What the task asks >>
Rewrite the material starting with the line that contains "To the nearest" and going on through the line that contains "How tall is" as a JSON list of strings, one string per line, with blank lines left out.

Data shown >>
┌──

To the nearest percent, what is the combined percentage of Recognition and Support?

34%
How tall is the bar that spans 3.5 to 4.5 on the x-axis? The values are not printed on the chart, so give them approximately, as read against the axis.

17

└──
┌──

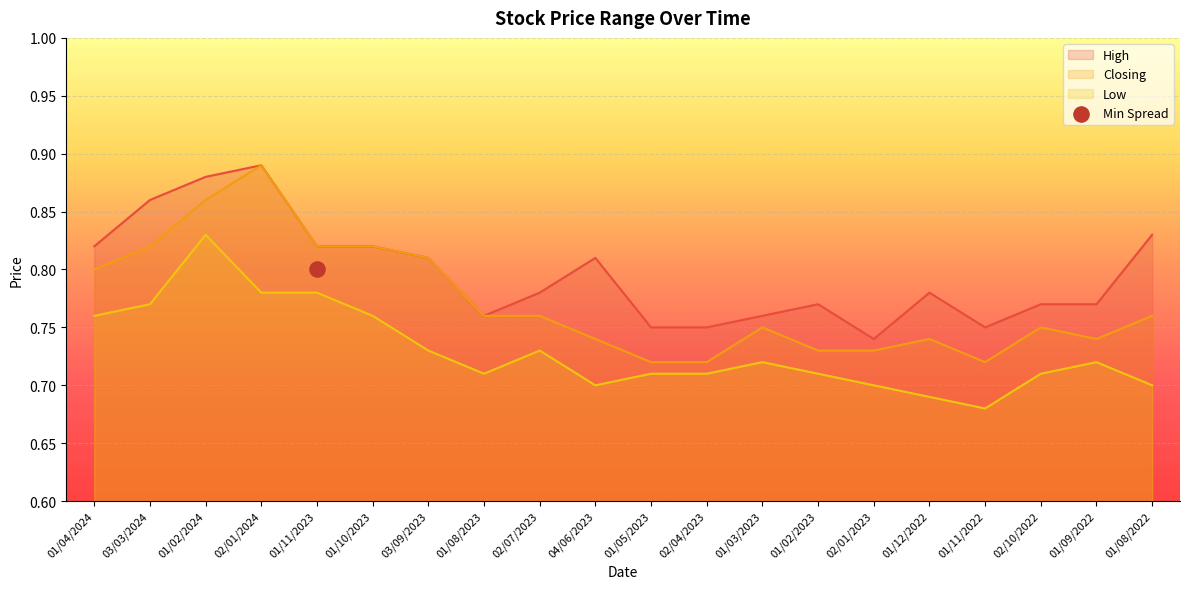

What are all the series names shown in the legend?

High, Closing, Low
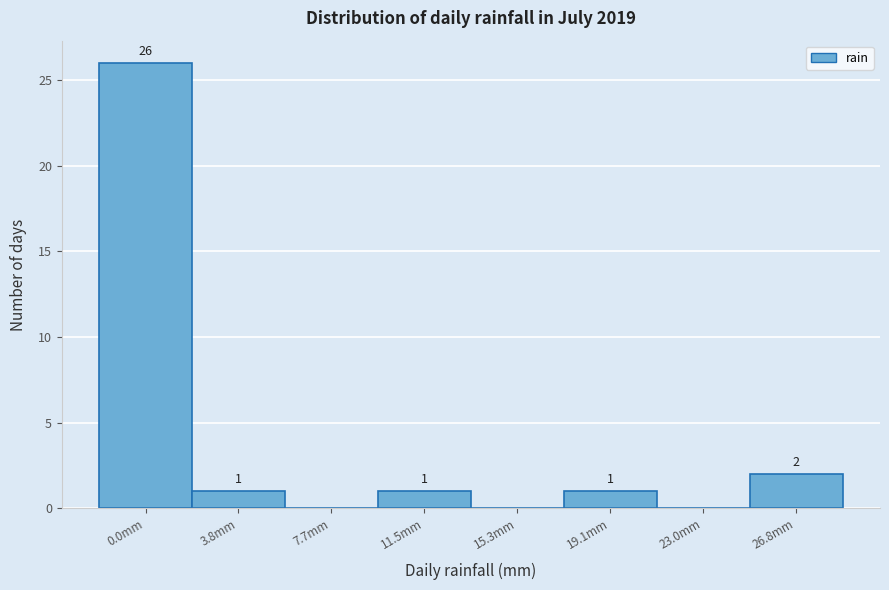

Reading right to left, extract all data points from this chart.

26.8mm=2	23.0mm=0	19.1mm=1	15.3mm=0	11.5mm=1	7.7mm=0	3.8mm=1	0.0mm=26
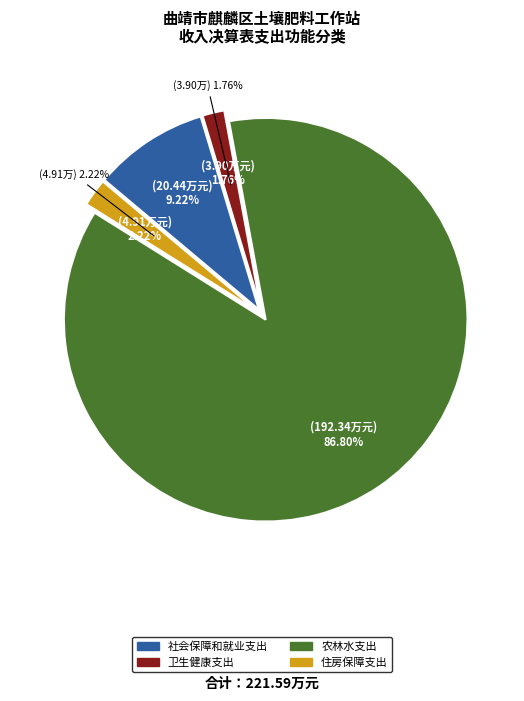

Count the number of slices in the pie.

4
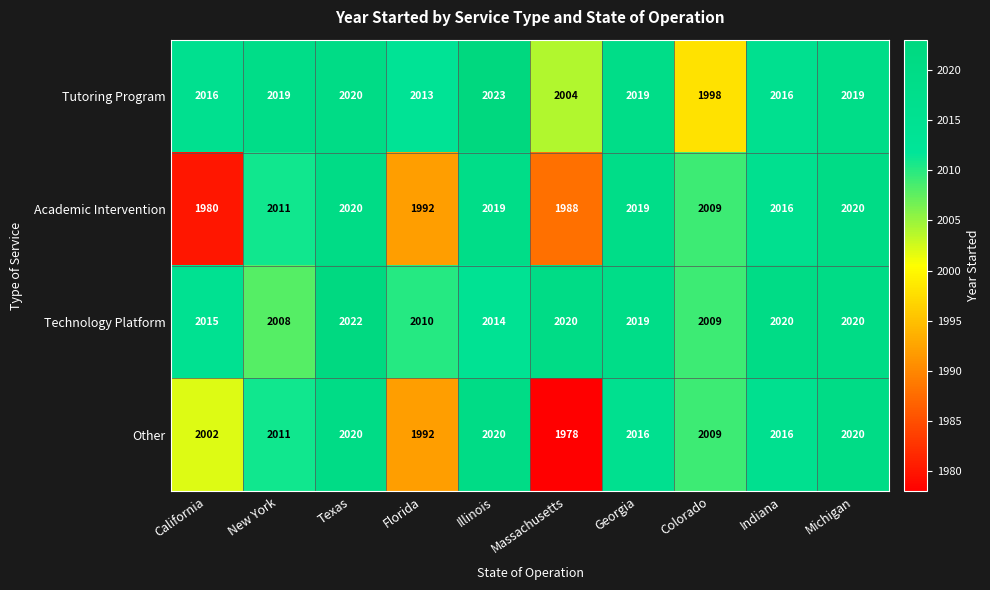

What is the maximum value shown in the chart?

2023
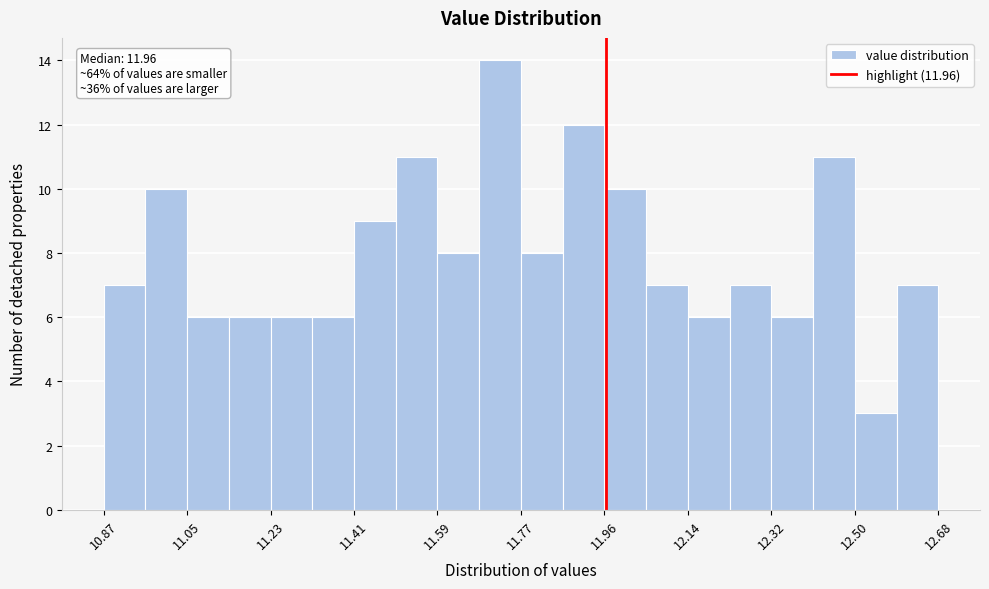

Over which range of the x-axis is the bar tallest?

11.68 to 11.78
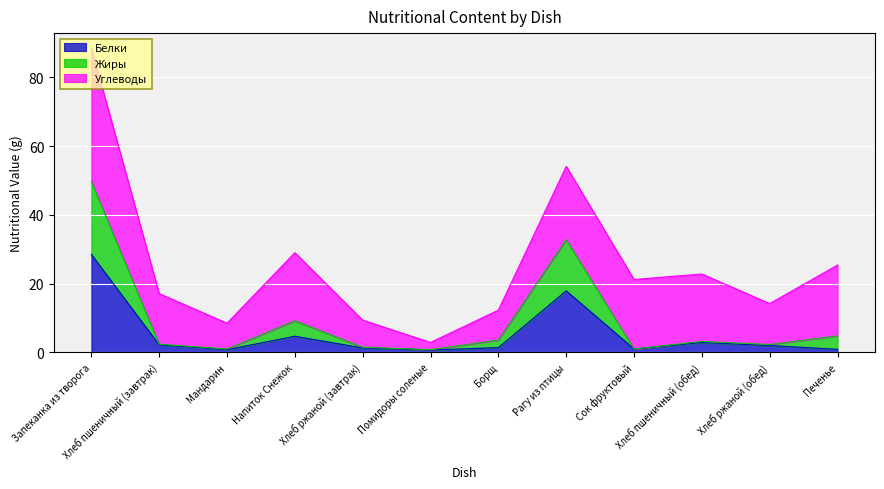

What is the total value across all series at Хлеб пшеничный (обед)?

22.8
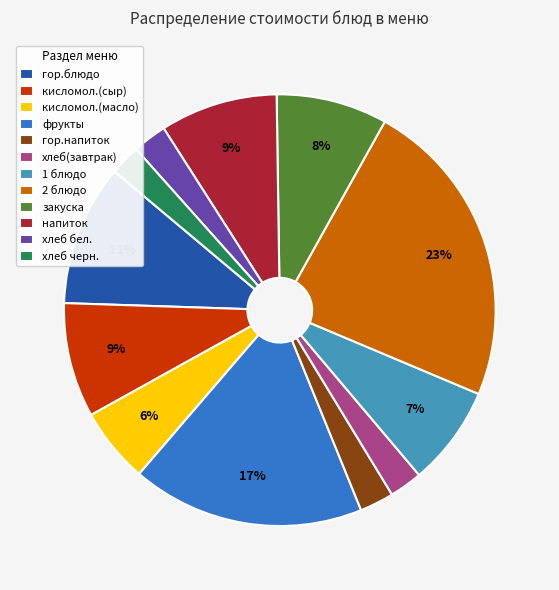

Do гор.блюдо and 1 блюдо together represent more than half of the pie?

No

└──

Result >>
[
  "To the nearest percent, what is the combined percentage of Recognition and Support?",
  "34%",
  "How tall is the bar that spans 3.5 to 4.5 on the x-axis? The values are not printed on the chart, so give them approximately, as read against the axis."
]